The book explains how, as women fought for equality and left the house, they were trapped by something else, the beauty myth, so as to never fully achieve equality. You still see it today.

The section called Hunger, so shocking, but so real! I hear it all the time, hell, I even felt it - I should starve myself for a few weeks to look better - luckily my growling stomach won out.

The book does not say we should fully reject makeup and beauty regimens, but that we should only do them because we want to, it's for our enjoyment, not what we think the world wants.

Onto my beauty.

I am drop-dead gorgeous. That's a given.

I never wear makeup. I only wear one piece of jewelry - an eyebrow ring. My hair regimen consists of washing it every other day and brushing it every day. I'll let my sister straighten it from time to time, but it never looks like me.

I have dark, long eyebrows. My sister claims I only have one brow, and that she must pluck the almost invisible hairs on top of my nose. No, she won't. Not on my time. I'd rather pierce it than pluck it, thanks but not thanks.

My eyes are two blue/green pools, magnified by my ever-present glasses (I ain't pokin' myself in the eyes to see, people) and my dark brows.
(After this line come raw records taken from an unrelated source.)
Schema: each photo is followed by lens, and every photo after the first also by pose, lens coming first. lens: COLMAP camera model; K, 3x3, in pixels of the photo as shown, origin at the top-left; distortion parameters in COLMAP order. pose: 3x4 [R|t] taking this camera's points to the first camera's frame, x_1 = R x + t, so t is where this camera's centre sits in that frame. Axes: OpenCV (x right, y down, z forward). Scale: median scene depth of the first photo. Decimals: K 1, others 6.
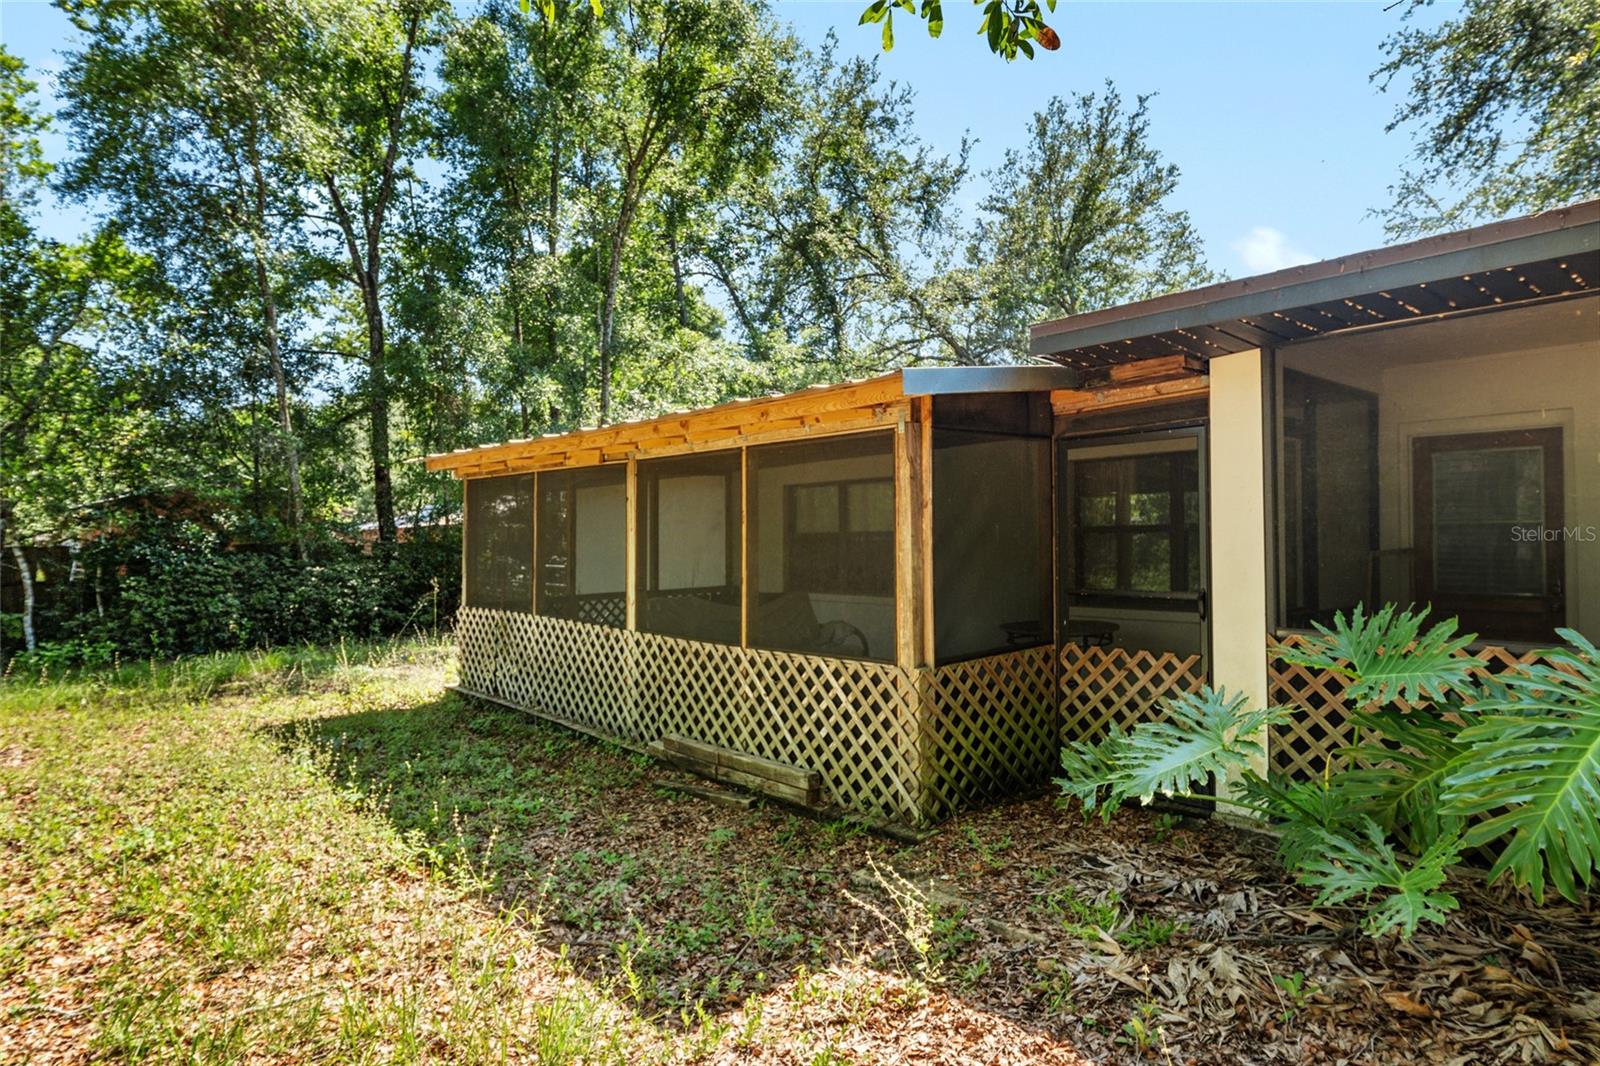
lens RADIAL K [[903.4, 0, 799.3], [0, 903.4, 536.1], [0, 0, 1]] dist [-0.002229, -0.000224]
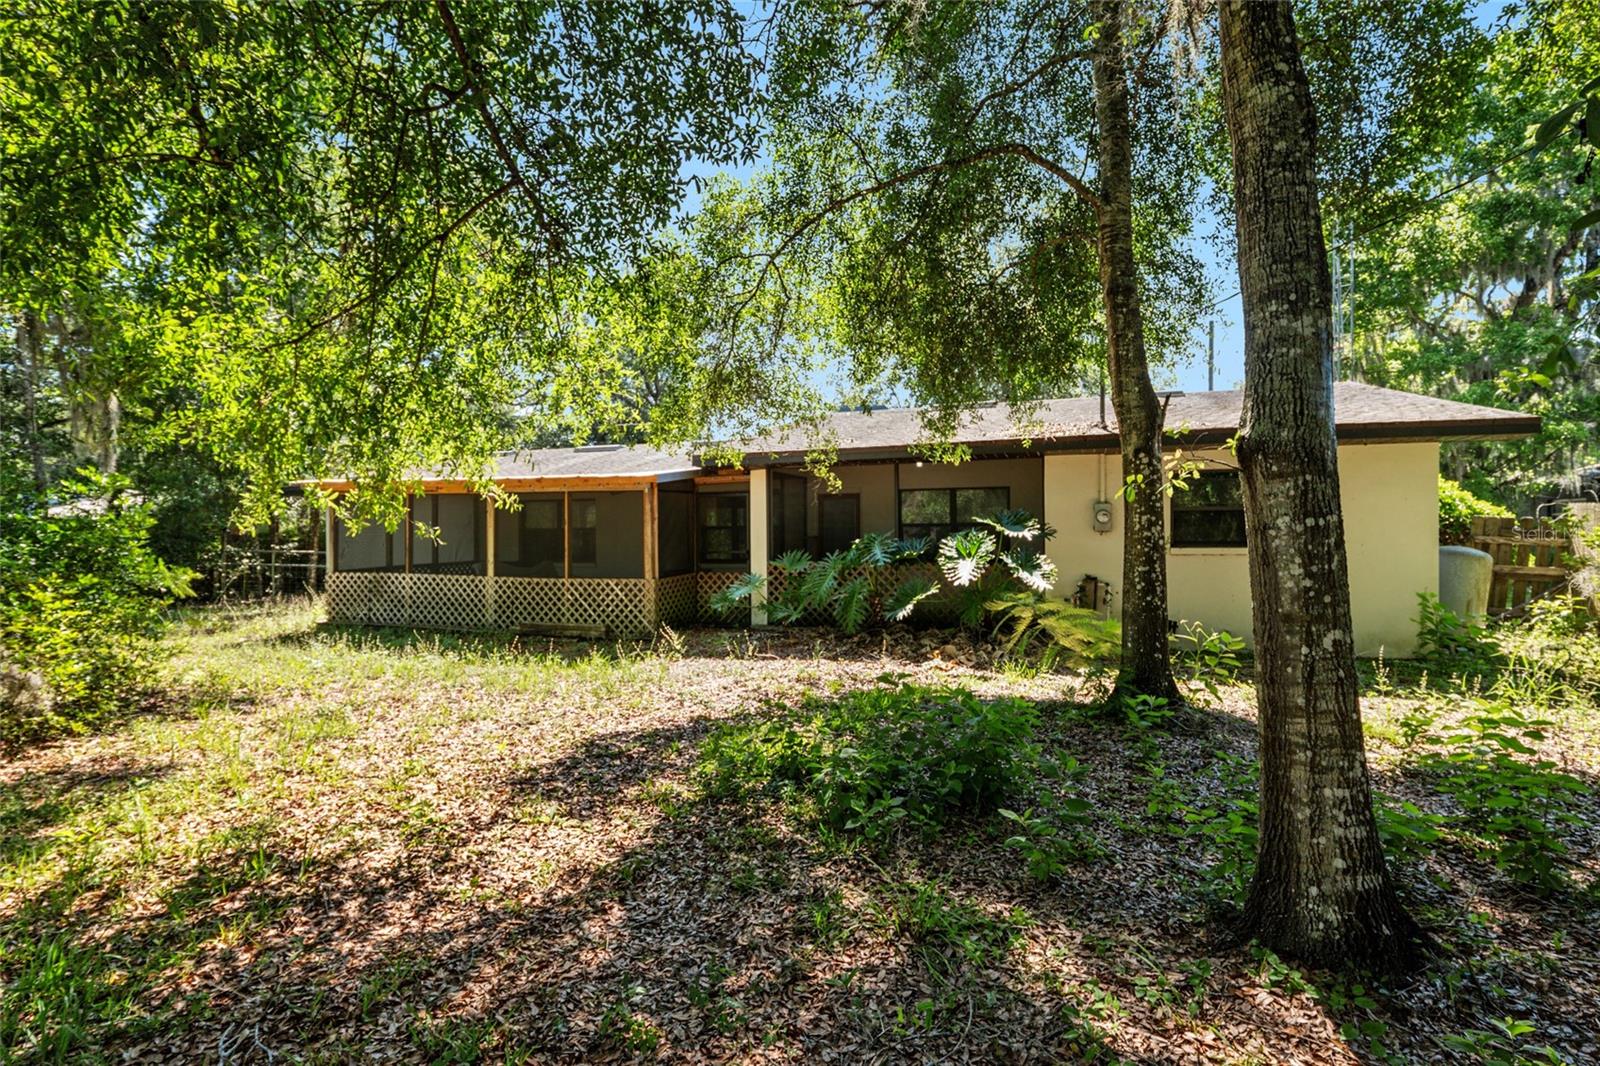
lens RADIAL K [[752.5, 0, 806.3], [0, 752.5, 533.0], [0, 0, 1]] dist [-0.002026, -0.000004]
pose [[0.865872, 0.002991, 0.500257, -0.529313], [-0.004186, 0.999990, 0.001266, 0.001919], [-0.500249, -0.003190, 0.865876, -1.046724]]
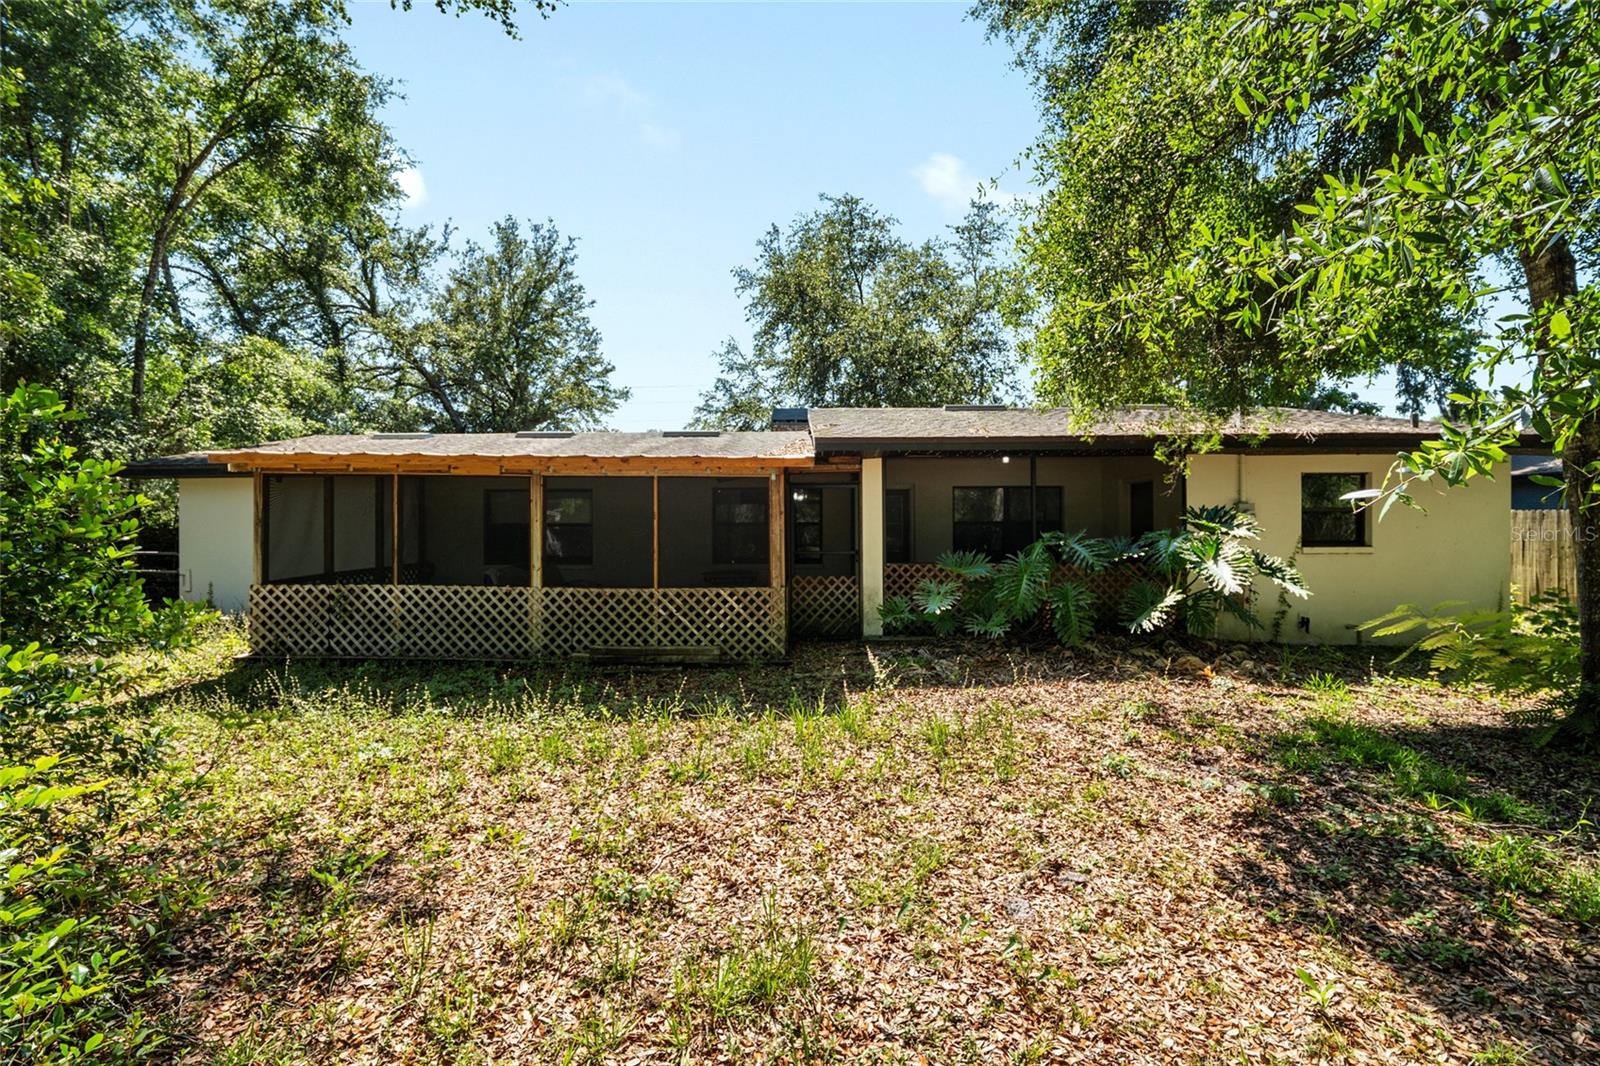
lens RADIAL K [[655.7, 0, 796.4], [0, 655.7, 534.2], [0, 0, 1]] dist [-0.015552, 0.001742]
pose [[0.666594, 0.002612, 0.745417, -0.905011], [-0.009597, 0.999941, 0.005078, 0.007921], [-0.745359, -0.010539, 0.666580, -0.078686]]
My nose is a family nose, small, rounded, quite cute and perfect for my face. My mouth is small as well, and fits in fine. When I let loose with a big smile, you see my uneven teeth and my dimples. You see my happiness.

My hair frames the whole picture, a curly, wavy blonde/brown border that covers my big ears and sets a relaxed vibe to the whole thing.

And my body? While not perfect on the inside (I'm anxiously awaiting cyborg parts - kidney stones hurt), it is just fine on the outside. I've got the right curves, my breasts are proportionate, beautiful, stretchmarked from the ravages of puberty, and perfect, though a major pain if I get on the trampoline without adequate support!

I have a little hourglass going on, and I love it. It's completely natural, and when I'm in the mood to wear a tight shirt, I feel like the whole damn world knows I'm gorgeous, and it's a great feeling.

It took me a few years to get to this point, but I love it, and I hope to never lose it.

2 comments:

tess said...

YOU GO, GIRL!!!

TC Burnett said...

Good Lord, you are just a child, but wise. I will be taking a dirt nap before you are thirty. But I won't mind. My atoms are recyclable.